# Job:
How many lines in the entries below include the string "assign"? Answer with the number only.

*** Given data ***

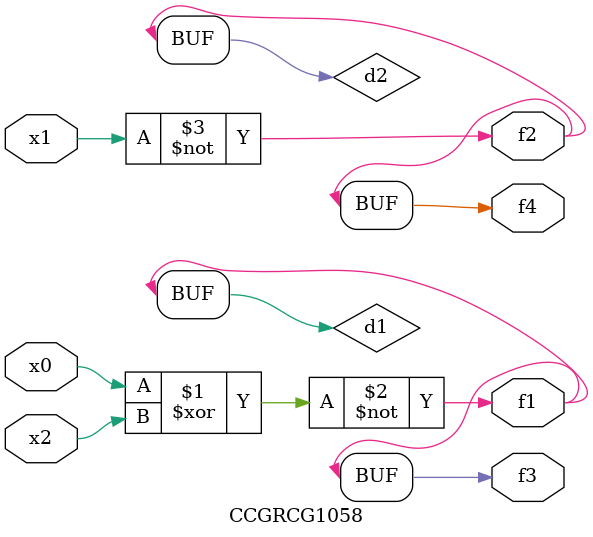
<source format=v>
module CCGRCG1058(
	input x0, x1, x2,
	output f1, f2, f3, f4
);

	wire d1, d2, d3;

	xnor (d1, x0, x2);
	nand (d2, x1);
	nor (d3, x1, x2);
	assign f1 = d1;
	assign f2 = d2;
	assign f3 = d1;
	assign f4 = d2;
endmodule

</source>
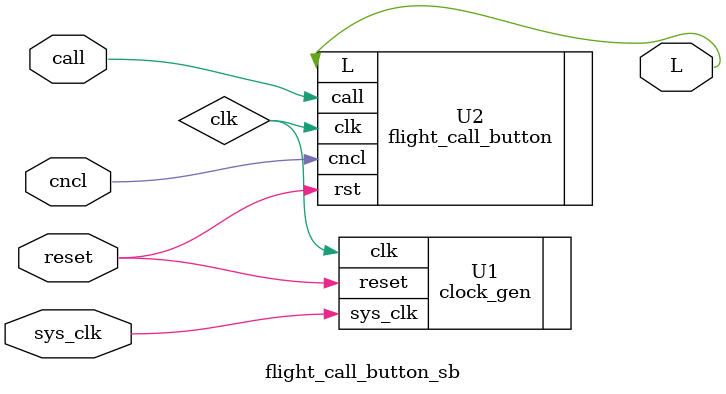
<source format=sv>
module flight_call_button_sb(input logic sys_clk,
    input logic reset, call, cncl,
    output logic L);
logic clk;
clock_gen U1 (.sys_clk(sys_clk), .reset(reset), .clk(clk));
flight_call_button U2(.clk(clk), .rst(reset), .call(call), .cncl(cncl), .L(L));
endmodule
</source>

*** End of Given data ***

# Solution below:
4